Enquanto isso, médicos e dentistas seguem impossibilitados de prescrever manipulados à base de cannabis. Além disso, há carência de insumos farmacêuticos ativos no país e o único disponível também foi viabilizados via decisão judicial.  A falta de produtos e de segurança jurídica inibe a prescrição e limita o potencial de um mercado que, se bem regulado, poderia atender à demanda com qualidade, capilaridade e menor custo.

Importante destacar que o medicamento manipulado oferece vantagens evidentes: permite personalização da dosagem, diferentes formas farmacêuticas e aproveita o chamado “efeito comitiva”, em que os compostos atuam de forma sinérgica. Além disso, o Brasil conta com mais de 8 mil farmácias de manipulação, o que amplia o acesso territorial ao tratamento.

Não há argumento técnico ou sanitário que justifique a exclusão das farmácias. Os insumos são controlados pela Portaria 344 e já estão submetidos a rigorosos sistemas de vigilância, como o SNGPC. A Anvisa, que alega dificuldade de fiscalização, ignora que essas farmácias já são inspecionadas regularmente pelas vigilâncias locais e operam sob autorizações especiais.

Mais grave ainda é o trecho da minuta que busca limitar as condições médicas passíveis de tratamento com canabinoides, restringindo o uso de THC a doenças graves ou ameaçadoras da vida.
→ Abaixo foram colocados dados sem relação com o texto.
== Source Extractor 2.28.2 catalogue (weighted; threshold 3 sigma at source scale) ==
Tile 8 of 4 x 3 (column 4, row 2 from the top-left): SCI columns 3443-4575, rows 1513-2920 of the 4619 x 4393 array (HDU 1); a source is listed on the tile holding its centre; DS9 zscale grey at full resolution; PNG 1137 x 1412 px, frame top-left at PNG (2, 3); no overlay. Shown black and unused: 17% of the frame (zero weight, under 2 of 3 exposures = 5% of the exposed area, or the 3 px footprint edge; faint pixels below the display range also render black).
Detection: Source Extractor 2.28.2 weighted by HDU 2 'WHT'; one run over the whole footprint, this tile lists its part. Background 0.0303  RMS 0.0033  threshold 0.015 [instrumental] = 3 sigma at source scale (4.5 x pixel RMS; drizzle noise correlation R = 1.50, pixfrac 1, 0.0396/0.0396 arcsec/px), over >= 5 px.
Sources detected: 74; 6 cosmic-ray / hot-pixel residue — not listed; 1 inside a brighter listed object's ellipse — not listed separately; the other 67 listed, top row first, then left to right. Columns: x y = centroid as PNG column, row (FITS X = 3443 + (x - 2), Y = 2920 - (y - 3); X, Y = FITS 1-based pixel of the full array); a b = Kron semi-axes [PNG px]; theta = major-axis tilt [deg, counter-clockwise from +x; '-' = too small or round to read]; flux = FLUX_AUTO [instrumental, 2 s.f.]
Trata-se de uma extrapolação do poder regulamentar da agência. Regular o escopo da prescrição médica é competência dos conselhos profissionais, não da autoridade sanitária. A proposta fere o direito constitucional à saúde e impõe barreiras subjetivas ao tratamento.

Cabe frisar que a minuta tenta coibir que médicos considerem critérios como custo e viabilidade operacional na hora da prescrição. Em um país com tamanha desigualdade no acesso à saúde, é irrealista desconsiderar o preço do medicamento como fator decisivo para adesão ao tratamento. Impor esse veto na regulamentação apenas acentua o abismo entre a terapêutica e o paciente.

No que se refere aos produtos industrializados, a proposta amplia por mais cinco anos o prazo para que empresas convertam suas autorizações sanitárias em registros definitivos, postergando novamente a exigência de estudos clínicos robustos. Enquanto isso, produtos continuam no mercado com base em exigências atenuadas, em contraste com as regras rígidas impostas às farmácias de manipulação.

Outro ponto preocupante é a cláusula que confere à Anvisa o poder de rever e cassar autorizações sem critérios objetivos claros. Isso fragiliza a segurança jurídica e ameaça o direito ao contraditório e à ampla defesa no âmbito administrativo. Decisões técnicas devem ser fundamentadas e transparentes — não discricionárias.

O prazo para sugestões à consulta pública se encerra no início de junho. Ainda há tempo para que a sociedade civil, profissionais de saúde, entidades jurídicas e associações de pacientes pressionem por um texto mais equilibrado, baseado em evidências científicas e na realidade regulatória brasileira.

A regulação da cannabis medicinal precisa garantir acesso, equidade e segurança. Limitar o protagonismo das farmácias de manipulação é desperdiçar um canal legítimo, confiável e capilarizado de fornecimento de medicamentos. A Anvisa tem a chance de corrigir esse curso, mas, para isso, precisará ir além das soluções mínimas.

*Claudia de Lucca Mano é advogada e consultora empresarial atuando desde 1999 na área de vigilância sanitária e assuntos.